Parte de ossada humana é encontrada na praia da Ponta Negra

Suspeita é que seja o rastante de uma ossada encontrada no mesmo local no dia 7 deste mês, que pode ser do estudante Rayner Vinicius da Silva Gonçalves, de 15 anos, desaparecido em 2018



WhatsApp_Image_2019-10-16_at_20.51.49_D3F8AAD6-B585-4E15-A5C4-FE7ED4DCCC46.jpeg Foto: Divulgação
16/10/2019 às 21:19

Parte de uma ossada humana foi encontrada por banhistas na tarde desta quarta-feira (16) na praia da Ponta Negra, localizada na Avenida Coronel Teixeira, Zona Oeste de Manaus. Segundo a polícia, a suspeita é que seja o restante de uma ossada encontrada no mesmo local no dia 7 deste mês, que possivelmente seria do estudante Rayner Vinicius da Silva Gonçalves, de 15 anos, desaparecido no dia 16 de dezembro de 2018 no local.

De acordo com a base do Corpo de Bombeiros (CBMAM) localizada na praia, os restos mortais estavam a um metro fora da água. Uma equipe de guarda-vidas foi acionada e constatou a veracidade da informação.
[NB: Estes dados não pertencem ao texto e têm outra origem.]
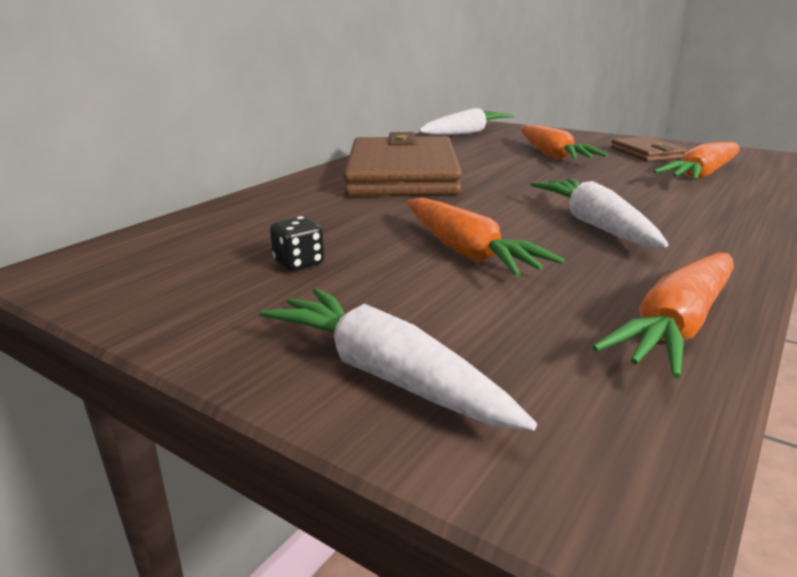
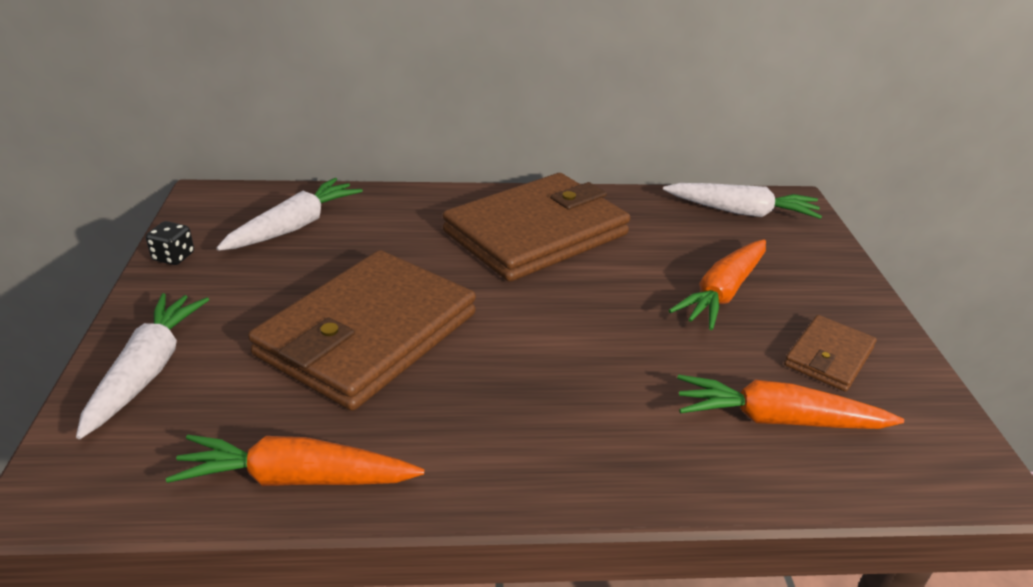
camera: 50 degrees right, 10 degrees up
black dice [270,216,324,271] -> black dice moved to [146,221,194,265]
orange carrot [407,198,565,277] -> brown wallet [248,250,476,411]
white carrot [530,179,669,247] -> white carrot moved to [216,178,363,251]

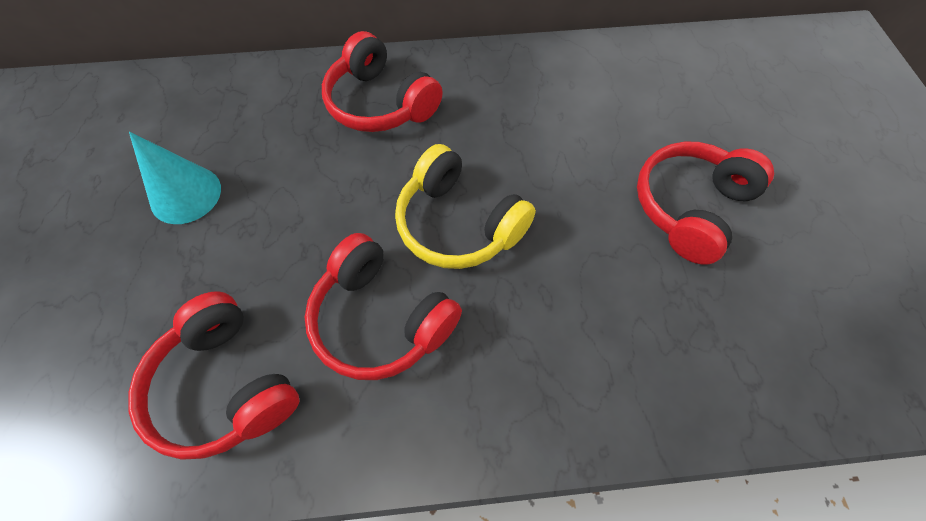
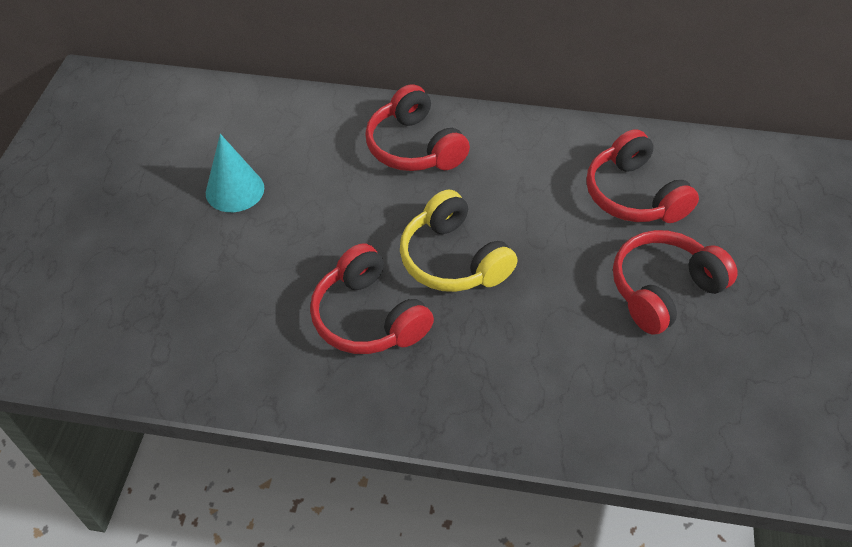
camera: 15 degrees right, 10 degrees down
red headphones [128,291,299,460] -> red headphones moved to [586,129,699,223]

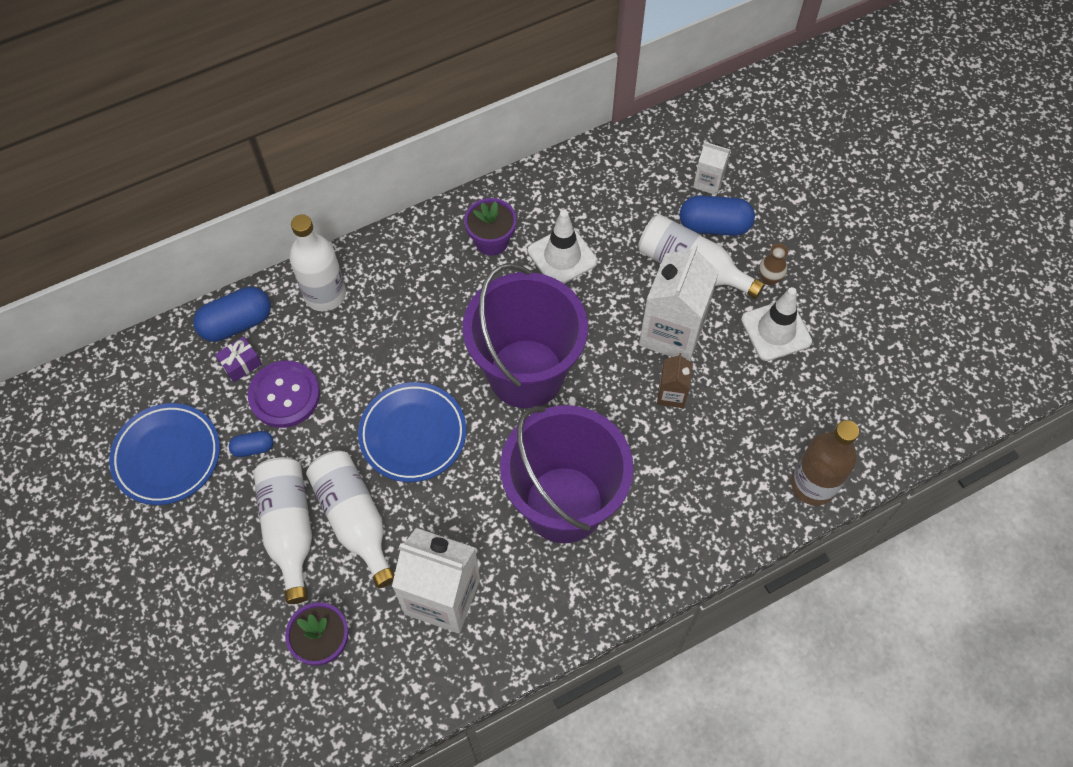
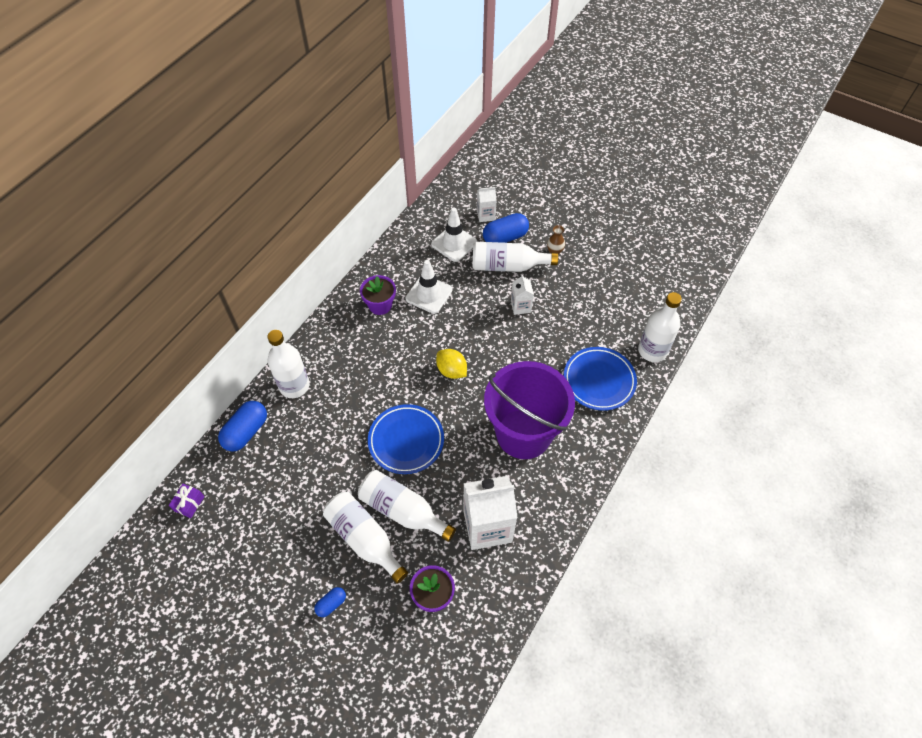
camera: 30 degrees left, 5 degrees down
blue plate [109,403,220,505] -> blue plate moved to [564,347,637,411]
purple gift [215,337,262,382] -> purple gift moved to [169,484,205,518]
blue capsule [229,431,274,457] -> blue capsule moved to [314,587,346,617]
purple button [248,361,320,428] -> none
purple bucket [463,263,588,408] -> yellow lemon [436,349,467,379]
white carton [639,243,719,361] -> white carton [511,274,534,315], size x0.50
brown carton [657,353,693,408] -> none
white traffic cone [741,287,812,361] -> white traffic cone moved to [431,207,477,262]
brown bottle [791,420,859,506] -> white bottle [638,292,682,362]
O Instituo Médico Legal (IML) foi acionado e fez a remoção dos restos mortais.



>>> Leia mais: Mãe de jovem desaparecido relembra caso após reconhecer roupa de filho em ossada

No dia 9 deste mês, a mãe do adolescente, Maria Antônia, informou ao jornal A Crítica que suspeita de que seja a ossada do filho desparecido no ano de 2018, que sumiu ao sair de casa e ir até a praia caminhar.

A suspeita surgiu após ela identificar alguns pertences do garoto junto à ossada encontrada. Um laudo de DNA, que sairá em 30 dias, deve comprovar se são os restos mortais ou não do garoto.

Entenda o caso

O jovem foi visto pela última vez após deixar a casa onde mora, no bairro Lírio do Vale, Zona Oeste de Manaus, e ter informado a mãe de que iria até a praia caminhar. Um dia após o desaparecimento, Maria ligou para o celular do filho, que foi atendido por uma venezuelana. A mulher falou que o adolescente teria morrido afogado e que encontrou o aparelho e os pertences dele jogados na praia.

Com ajuda da população, a polícia fez a divulgação do retrato falado da venezuelana e a identificou como Rusbelys Yilferlyn Borrero Farias, de 23 anos.

Na ocasião, os policiais conseguiram identificar outras quatro pessoas que afirmavam ter visto o adolescente na Ponta Negra, que passaram a contribuir com informações. Porém, o caso ainda é um mistério para a Polícia Civil, que não conseguiu desvendar o que aconteceu naquele dia e por qual motivo os pertences do adolescente estariam com venezuelanos.